O caso é tão actual, pelos vistos, aqui como em França. Mas não afecta só o mundo da justiça, passa por todo o aparelho do Estado. Tomemos o exemplo de um Governo – não este em particular, mas um qualquer. Um membro do Governo tem sempre a ilusão de ser detentor de um poder (quase mágico) que efectivamente não tem. Muitas vezes deslumbra-se com esse poder e vive como se o tivesse. A pior forma de ilusão é quando o iludido se deixa convencer de que o poder que tem é suficiente para modificar as coisas e obter resultados, mesmo que apenas use lindas palavras e boas ideias e depois se esqueça de criar os mecanismos de acção que poderiam levar à sua concretização.

A versão mais recorrente da embriaguez do poder está na embriaguez da palavra. A promessa é o poder da política, o anúncio de medidas que não se concretizam é o abuso de poder.

A sociedade – em particular os media – não têm o salutar hábito de questionar e verificar o ratio entre promessas ou anúncios produzidos e medidas concretizadas. No subconsciente social é a evidente desproporção entre promessas e resultados que leva à degradação da imagem dos políticos. Nos dias que correm a demagogia não é só fazer promessas eleitorais impossíveis, é anunciar como de facto medidas e reformas que depois não são implementadas nem escrutinadas.
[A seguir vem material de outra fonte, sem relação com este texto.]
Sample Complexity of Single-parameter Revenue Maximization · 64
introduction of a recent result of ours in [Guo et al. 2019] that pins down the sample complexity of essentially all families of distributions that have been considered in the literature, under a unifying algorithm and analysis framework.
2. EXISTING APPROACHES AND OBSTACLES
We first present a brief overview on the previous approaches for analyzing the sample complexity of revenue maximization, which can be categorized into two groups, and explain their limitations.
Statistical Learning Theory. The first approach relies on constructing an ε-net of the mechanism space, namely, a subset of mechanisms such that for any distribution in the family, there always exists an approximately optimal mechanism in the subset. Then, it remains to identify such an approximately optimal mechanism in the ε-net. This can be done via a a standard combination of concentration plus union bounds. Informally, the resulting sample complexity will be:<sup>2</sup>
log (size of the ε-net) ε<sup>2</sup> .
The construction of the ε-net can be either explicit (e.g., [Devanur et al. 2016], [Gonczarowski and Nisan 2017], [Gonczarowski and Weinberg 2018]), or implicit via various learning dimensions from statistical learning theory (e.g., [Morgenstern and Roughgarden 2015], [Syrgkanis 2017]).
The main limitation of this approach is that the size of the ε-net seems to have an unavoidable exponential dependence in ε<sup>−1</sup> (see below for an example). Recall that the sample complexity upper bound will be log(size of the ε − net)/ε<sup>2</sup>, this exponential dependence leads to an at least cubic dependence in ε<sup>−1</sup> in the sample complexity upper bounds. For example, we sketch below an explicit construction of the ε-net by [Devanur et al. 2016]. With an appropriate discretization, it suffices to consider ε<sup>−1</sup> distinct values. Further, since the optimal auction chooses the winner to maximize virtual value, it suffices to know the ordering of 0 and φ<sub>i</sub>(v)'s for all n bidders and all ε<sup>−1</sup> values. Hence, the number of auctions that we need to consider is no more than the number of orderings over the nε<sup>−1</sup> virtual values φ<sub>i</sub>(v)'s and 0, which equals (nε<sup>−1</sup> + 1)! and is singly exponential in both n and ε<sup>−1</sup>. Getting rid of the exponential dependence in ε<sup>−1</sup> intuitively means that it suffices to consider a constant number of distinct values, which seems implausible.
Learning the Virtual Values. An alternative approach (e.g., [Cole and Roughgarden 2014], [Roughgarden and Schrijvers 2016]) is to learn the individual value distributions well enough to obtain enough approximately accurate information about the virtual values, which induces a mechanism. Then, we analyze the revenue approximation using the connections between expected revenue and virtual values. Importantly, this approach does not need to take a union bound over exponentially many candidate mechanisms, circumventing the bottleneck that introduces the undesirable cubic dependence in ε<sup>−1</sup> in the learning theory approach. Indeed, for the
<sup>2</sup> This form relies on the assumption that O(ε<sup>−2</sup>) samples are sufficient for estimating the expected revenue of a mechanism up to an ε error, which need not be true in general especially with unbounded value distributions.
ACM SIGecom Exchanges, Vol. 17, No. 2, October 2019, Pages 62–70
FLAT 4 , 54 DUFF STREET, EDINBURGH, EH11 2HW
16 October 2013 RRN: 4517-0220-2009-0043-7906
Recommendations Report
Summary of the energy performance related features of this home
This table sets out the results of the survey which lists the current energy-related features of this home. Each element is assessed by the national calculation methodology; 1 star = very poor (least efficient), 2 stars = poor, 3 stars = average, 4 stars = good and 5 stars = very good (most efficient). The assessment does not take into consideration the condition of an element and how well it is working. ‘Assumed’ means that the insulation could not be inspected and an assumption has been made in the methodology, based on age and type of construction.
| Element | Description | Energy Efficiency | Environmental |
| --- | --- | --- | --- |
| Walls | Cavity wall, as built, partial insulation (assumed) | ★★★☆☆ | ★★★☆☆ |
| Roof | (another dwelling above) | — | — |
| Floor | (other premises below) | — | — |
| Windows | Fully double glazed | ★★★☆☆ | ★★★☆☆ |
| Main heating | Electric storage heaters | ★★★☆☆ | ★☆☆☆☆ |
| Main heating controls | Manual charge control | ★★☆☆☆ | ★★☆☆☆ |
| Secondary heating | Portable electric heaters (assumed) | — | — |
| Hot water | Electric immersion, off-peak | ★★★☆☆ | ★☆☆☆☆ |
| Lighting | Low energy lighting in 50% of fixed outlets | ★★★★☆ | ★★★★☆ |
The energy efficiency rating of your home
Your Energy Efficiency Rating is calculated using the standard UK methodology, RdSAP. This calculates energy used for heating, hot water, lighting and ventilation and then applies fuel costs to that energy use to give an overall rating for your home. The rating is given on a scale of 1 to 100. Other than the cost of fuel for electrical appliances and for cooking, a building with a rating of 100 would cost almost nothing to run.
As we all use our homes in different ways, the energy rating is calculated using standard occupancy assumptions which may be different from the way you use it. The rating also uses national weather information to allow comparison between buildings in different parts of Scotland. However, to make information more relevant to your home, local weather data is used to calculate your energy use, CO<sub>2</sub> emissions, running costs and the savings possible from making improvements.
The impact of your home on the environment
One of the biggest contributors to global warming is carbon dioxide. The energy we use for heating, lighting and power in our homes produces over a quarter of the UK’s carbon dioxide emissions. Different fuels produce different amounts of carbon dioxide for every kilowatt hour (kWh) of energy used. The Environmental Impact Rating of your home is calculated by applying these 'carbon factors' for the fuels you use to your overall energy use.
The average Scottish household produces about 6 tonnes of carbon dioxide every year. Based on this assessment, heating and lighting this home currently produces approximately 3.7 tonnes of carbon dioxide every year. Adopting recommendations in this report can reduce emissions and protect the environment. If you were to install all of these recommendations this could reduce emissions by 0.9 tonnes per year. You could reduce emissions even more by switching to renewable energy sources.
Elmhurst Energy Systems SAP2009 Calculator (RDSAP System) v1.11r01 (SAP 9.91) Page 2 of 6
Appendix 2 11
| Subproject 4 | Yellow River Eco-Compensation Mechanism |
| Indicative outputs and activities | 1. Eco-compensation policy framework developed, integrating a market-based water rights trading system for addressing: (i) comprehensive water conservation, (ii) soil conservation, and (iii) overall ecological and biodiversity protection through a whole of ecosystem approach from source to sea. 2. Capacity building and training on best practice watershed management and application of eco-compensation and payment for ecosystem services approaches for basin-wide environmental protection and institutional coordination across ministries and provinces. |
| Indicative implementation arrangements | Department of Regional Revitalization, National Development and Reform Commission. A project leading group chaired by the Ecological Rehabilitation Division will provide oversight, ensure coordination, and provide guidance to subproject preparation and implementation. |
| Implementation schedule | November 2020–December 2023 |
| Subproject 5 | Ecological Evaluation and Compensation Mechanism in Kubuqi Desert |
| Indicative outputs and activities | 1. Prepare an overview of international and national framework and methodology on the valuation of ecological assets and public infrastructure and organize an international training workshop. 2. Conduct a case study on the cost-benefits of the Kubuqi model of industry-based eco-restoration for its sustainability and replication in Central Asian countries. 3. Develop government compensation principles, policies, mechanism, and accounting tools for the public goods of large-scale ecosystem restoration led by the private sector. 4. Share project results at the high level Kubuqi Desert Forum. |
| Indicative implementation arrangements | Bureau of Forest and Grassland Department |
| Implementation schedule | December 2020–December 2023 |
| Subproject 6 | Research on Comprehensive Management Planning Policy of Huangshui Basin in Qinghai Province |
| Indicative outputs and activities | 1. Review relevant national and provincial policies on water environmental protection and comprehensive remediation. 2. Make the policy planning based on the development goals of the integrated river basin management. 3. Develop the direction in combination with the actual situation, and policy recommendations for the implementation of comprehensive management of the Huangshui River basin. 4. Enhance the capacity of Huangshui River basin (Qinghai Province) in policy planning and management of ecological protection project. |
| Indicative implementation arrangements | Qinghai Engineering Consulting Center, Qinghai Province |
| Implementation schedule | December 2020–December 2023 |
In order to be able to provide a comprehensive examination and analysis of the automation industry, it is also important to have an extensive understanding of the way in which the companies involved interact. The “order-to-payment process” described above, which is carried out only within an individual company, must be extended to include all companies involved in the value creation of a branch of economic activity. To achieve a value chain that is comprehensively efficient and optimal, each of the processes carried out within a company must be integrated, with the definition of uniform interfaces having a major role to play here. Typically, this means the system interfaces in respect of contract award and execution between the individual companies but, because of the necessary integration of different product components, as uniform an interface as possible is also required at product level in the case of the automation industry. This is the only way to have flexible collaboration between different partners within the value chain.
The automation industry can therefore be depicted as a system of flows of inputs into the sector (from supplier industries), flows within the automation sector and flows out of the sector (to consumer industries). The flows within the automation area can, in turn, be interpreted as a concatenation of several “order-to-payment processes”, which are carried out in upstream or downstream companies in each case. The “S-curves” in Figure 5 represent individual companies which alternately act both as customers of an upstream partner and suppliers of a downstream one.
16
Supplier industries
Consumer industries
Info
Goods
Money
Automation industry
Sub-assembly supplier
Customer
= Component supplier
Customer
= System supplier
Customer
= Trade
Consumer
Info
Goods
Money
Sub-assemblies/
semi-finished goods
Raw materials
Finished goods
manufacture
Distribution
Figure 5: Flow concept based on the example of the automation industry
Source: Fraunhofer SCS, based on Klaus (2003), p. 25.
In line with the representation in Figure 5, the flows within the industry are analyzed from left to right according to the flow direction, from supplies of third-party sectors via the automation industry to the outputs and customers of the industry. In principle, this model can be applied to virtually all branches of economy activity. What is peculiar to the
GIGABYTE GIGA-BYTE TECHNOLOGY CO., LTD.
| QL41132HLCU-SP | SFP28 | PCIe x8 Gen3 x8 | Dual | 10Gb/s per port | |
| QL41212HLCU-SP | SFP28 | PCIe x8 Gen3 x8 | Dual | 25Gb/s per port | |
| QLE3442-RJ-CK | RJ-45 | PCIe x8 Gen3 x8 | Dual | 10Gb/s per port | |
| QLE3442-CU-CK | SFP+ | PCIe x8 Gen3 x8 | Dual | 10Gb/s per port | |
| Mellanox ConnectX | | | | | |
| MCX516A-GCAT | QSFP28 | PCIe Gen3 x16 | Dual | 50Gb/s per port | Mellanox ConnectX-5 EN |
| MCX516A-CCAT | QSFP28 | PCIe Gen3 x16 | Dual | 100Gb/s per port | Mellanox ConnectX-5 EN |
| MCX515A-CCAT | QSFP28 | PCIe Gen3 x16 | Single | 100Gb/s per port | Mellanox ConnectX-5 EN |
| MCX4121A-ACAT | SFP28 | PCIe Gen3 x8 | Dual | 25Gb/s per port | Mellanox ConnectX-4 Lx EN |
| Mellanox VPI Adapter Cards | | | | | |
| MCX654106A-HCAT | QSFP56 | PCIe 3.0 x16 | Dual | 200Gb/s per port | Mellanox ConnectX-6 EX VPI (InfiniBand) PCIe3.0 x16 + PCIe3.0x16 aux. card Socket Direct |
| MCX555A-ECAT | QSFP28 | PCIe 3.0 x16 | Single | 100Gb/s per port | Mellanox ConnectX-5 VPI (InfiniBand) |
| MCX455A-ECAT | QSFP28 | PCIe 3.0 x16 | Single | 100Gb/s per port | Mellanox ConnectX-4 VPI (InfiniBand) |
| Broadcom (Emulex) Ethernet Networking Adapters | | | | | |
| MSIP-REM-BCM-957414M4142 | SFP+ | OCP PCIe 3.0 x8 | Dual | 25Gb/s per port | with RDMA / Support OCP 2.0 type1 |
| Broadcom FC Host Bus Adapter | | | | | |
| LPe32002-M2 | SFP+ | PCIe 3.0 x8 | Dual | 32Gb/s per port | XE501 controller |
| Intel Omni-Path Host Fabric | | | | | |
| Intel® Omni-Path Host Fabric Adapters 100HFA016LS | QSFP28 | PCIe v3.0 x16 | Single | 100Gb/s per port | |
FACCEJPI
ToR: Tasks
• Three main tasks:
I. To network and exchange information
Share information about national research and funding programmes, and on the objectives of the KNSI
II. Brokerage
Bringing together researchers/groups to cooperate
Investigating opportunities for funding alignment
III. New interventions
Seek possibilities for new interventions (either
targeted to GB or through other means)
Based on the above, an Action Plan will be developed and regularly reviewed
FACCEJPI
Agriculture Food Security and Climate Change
Tomemos o caso de Manuel Maria Carrilho, que se auto-proclama o melhor Ministro da Cultura de sempre. Acho que se alguém com seriedade fosse ver, de entre as coisas que prometeu, anunciou e falou, aquelas que efectivamente foram concretizadas teria uma grande surpresa. Carrilho poderá ser um homem de pensamento e palavra, mas não é um homem de acção, a não ser para a chicana política, como esta semana se viu. Ele não sabe fazer. Não sabe concretizar. Não é o único, mas é o mais evidente de todos. Façam o exercício e comparem o dito com o feito. O facto de uma boa parte do aparelho socialista ter ido ao beija mão a Carrilho é elucidativo. É gente para quem interessa pouco o que se faz. Gostam muito de falar, nem sempre de ouvir, raras vezes de fazer.